For the 2nd problem, SUMIF gets the same solutoin and may be easier to wrap your head around:
=SUMIF($A$2:$A$10,D2,$B$2:$B$10)
For #3, an array formula (CTRL-SHIFT-ENTER) using the same logic, but not easy to read:
{=SUM(IF(ISERROR(SEARCH(D2,$A$2:$A$10))=FALSE,$B$2:$B$10))}
Another option is to use a PivotTable with a helper column of String functions to isolate the domain name. This is faster for large datasets (or slow computers!) and doesn’t require re-typing domain names.
March 11th, 2010 at 2:22 am
Dave says:
Hi, thanks for your tips. Just thought you might like to know that (my version at least of) Excel doesn’t seem to cope with the first one (I haven’t tested the rest) because of an issue with the result’s format and just returns zero. So some extra brackets and forcing it to be a number-result with +0 helps it out.
Original:
=SUMPRODUCT($A$2:$A$10=D2,$B$2:$B$10)
Fixed for Excel:
=SUMPRODUCT(($A$2:$A$10=D2)+0,$B$2:$B$10)
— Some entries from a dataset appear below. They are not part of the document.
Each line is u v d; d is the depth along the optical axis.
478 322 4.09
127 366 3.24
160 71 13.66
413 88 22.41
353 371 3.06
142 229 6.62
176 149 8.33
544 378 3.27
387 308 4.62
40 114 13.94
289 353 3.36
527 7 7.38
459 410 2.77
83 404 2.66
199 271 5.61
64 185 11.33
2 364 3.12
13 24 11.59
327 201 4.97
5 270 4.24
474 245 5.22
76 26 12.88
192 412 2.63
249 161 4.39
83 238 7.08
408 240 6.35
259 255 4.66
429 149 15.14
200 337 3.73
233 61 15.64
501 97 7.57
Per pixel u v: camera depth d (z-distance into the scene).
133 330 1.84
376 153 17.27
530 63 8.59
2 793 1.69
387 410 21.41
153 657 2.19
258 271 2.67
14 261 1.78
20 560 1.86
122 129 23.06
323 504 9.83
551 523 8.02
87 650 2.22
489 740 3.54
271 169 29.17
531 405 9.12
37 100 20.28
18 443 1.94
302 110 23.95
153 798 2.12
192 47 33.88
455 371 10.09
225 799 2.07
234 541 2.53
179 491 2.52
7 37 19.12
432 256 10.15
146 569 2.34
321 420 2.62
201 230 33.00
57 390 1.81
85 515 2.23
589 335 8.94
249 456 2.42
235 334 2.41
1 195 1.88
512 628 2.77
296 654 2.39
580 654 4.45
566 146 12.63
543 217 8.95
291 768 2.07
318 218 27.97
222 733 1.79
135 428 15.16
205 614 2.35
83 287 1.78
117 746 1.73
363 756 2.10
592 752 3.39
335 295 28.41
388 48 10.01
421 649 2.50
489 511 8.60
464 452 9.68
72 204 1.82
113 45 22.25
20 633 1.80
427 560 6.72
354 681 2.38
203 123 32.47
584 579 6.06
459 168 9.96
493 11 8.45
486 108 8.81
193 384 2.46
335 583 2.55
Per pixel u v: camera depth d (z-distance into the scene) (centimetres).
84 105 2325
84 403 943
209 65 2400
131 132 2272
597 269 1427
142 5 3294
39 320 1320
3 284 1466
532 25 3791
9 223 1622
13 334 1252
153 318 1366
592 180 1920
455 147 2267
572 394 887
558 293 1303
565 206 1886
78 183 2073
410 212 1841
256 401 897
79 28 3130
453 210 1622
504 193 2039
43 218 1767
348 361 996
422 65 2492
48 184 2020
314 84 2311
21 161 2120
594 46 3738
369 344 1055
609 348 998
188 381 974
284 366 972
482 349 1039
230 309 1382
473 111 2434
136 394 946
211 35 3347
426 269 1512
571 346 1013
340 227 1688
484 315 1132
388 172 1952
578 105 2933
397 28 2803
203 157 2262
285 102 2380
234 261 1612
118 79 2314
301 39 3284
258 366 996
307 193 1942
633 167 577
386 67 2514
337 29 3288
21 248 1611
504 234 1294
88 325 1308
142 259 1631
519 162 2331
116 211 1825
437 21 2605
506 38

November 21st, 2011 at 11:22 am
Lisa says:
I also had an issue with SUMPRODUCT in Excel 2010. Didn’t try Dave’s fixed option but did get solution with SUMIF. I was trying to sum debits when the transaction description was "Tx to Savings". Originally, VLOOKUP worked…the first time… but then duh…there was no instruction to sum. Removed vlookup and SUMIF worked great with *-1 of course to make the debit a positive number. Thanks for the inspiration!